構造の最大の特徴は、当時France & Daverkosenが国際市場を意識して推進したノックダウン構造の採用にあります。部材を分解して梱包できる仕組みは輸送効率を大幅に高め、また使用に伴う緩みが発生した場合にユーザー自身が再締め付け可能とすることで、長期的な耐久性を保証しました。これは「数百年後にも生き続ける椅子」というヴァンシャーの理念を、量産家具の領域で実現する技術的革新でした。
アームレストは細く湾曲し、先端で優雅に立ち上がる造形を持ちます。スリムなプロポーションと骨太な骨格を兼ね備えたその姿は、建築的アプローチを受け継いだヴァンシャーの設計思想を如実に示しています。オーク、チーク、マホガニーといった素材を用い、製造時期により異なる樹種が選ばれましたが、いずれも耐久性と美観を両立する高品質な木材でした。

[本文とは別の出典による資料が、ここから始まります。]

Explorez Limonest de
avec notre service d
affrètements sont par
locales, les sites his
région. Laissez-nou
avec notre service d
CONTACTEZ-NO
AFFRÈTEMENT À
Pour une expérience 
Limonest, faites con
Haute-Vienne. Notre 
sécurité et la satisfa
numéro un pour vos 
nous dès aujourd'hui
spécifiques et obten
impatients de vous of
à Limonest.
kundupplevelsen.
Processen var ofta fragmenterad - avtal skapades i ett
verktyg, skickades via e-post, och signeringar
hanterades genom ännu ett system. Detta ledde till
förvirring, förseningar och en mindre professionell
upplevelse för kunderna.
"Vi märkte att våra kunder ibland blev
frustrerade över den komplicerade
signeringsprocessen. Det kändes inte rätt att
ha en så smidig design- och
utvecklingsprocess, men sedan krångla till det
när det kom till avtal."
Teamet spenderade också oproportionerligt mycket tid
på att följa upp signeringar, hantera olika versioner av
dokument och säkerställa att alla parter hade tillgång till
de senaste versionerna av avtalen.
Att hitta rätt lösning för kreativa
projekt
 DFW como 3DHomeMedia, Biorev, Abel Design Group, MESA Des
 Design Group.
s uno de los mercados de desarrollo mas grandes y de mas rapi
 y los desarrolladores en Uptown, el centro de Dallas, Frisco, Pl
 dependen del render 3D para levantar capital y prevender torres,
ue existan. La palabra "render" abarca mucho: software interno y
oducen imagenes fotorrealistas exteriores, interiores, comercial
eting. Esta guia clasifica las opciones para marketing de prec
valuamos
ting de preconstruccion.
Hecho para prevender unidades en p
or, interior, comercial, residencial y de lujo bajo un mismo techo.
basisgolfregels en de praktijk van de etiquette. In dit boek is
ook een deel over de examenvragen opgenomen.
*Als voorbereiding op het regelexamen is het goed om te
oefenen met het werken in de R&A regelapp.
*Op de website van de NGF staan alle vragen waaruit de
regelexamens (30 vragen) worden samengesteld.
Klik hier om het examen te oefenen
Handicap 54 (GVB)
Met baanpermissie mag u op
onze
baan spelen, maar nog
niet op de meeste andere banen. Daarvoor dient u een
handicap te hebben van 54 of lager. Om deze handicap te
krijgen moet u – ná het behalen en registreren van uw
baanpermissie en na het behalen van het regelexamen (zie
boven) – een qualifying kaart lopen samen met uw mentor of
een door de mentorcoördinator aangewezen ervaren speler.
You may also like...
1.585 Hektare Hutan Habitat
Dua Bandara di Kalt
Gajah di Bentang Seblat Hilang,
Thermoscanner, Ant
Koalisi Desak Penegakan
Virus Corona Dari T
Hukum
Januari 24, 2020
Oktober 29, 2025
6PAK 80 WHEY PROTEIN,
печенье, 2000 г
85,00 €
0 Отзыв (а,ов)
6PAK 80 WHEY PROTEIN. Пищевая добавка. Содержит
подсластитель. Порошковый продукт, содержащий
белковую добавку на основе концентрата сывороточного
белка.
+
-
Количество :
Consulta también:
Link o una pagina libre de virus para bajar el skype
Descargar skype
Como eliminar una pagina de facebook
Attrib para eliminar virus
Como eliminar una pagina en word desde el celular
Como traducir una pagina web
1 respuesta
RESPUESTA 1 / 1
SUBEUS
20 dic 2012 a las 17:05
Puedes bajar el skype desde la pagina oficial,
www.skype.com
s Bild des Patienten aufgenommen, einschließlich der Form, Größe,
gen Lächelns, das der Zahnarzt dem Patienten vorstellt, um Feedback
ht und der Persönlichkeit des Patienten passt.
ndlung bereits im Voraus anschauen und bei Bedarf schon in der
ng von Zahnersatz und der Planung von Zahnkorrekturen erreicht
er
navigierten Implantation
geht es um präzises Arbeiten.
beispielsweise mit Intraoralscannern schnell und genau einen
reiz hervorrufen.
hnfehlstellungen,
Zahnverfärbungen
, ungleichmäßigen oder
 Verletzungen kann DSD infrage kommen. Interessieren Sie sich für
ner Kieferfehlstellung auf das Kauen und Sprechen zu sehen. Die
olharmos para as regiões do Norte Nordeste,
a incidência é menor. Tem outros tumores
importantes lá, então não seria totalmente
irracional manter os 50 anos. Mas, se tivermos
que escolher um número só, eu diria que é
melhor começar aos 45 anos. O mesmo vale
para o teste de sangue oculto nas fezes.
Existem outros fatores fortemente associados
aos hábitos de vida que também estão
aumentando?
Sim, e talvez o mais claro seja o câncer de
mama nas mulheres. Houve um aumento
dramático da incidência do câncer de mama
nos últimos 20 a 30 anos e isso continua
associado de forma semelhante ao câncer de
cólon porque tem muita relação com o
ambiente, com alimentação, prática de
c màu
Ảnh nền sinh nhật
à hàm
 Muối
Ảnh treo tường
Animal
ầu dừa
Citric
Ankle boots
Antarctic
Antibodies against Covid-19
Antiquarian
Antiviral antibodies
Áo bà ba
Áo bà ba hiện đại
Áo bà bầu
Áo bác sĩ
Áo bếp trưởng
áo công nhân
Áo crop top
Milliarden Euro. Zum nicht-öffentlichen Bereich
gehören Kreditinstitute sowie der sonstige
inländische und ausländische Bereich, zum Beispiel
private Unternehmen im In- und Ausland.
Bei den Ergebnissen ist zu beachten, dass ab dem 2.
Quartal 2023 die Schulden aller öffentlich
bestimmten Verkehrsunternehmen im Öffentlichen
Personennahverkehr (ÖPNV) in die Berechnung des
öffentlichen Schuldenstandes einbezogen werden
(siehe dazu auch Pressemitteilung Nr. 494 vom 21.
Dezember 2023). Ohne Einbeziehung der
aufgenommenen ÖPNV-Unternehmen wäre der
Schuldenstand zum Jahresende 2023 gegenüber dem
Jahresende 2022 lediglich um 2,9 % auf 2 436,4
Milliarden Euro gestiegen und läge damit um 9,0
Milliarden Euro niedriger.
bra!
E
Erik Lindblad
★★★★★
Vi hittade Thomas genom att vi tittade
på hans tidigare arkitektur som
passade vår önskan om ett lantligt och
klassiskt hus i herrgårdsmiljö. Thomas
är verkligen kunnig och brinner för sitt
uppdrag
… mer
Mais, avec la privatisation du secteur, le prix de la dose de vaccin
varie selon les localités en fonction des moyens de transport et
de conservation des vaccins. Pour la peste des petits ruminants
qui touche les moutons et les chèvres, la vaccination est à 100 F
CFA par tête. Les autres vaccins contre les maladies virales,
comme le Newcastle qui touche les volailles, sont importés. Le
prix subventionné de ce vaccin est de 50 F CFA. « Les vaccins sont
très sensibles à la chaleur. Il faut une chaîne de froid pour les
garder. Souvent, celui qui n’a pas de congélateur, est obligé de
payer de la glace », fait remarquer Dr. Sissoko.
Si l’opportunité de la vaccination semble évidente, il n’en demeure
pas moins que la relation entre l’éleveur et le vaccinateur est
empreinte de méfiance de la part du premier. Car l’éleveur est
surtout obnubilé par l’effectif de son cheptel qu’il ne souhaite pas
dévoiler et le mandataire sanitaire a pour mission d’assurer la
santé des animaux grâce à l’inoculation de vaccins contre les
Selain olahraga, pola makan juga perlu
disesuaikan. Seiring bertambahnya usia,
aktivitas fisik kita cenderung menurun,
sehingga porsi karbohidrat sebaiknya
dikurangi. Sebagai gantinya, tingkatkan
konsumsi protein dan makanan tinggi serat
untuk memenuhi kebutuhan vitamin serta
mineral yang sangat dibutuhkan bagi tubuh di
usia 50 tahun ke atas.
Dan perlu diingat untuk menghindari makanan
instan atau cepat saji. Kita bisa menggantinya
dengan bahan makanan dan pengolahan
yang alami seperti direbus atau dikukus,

クッションは本体フレームから独立して製造され、ウールやレザーが用いられました。これはFrance & Sønの量産戦略を反映した合理的な手法であり、軽量化と輸送効率を実現しました。同時代の籐張り仕様の椅子とも関連し、ヴァンシャーが世界の伝統様式から得た着想を工業化の枠組みに取り込んだ姿勢を感じさせます。
FD107は、その後の代表作であるFD169「Senator」シリーズの前身とも位置づけられ、伝統的な美意識と産業的合理性を見事に統合した先駆的な作品として評価されています。今日に至るまで、その堅牢性とエレガンスは普遍的な価値を保ち続けています。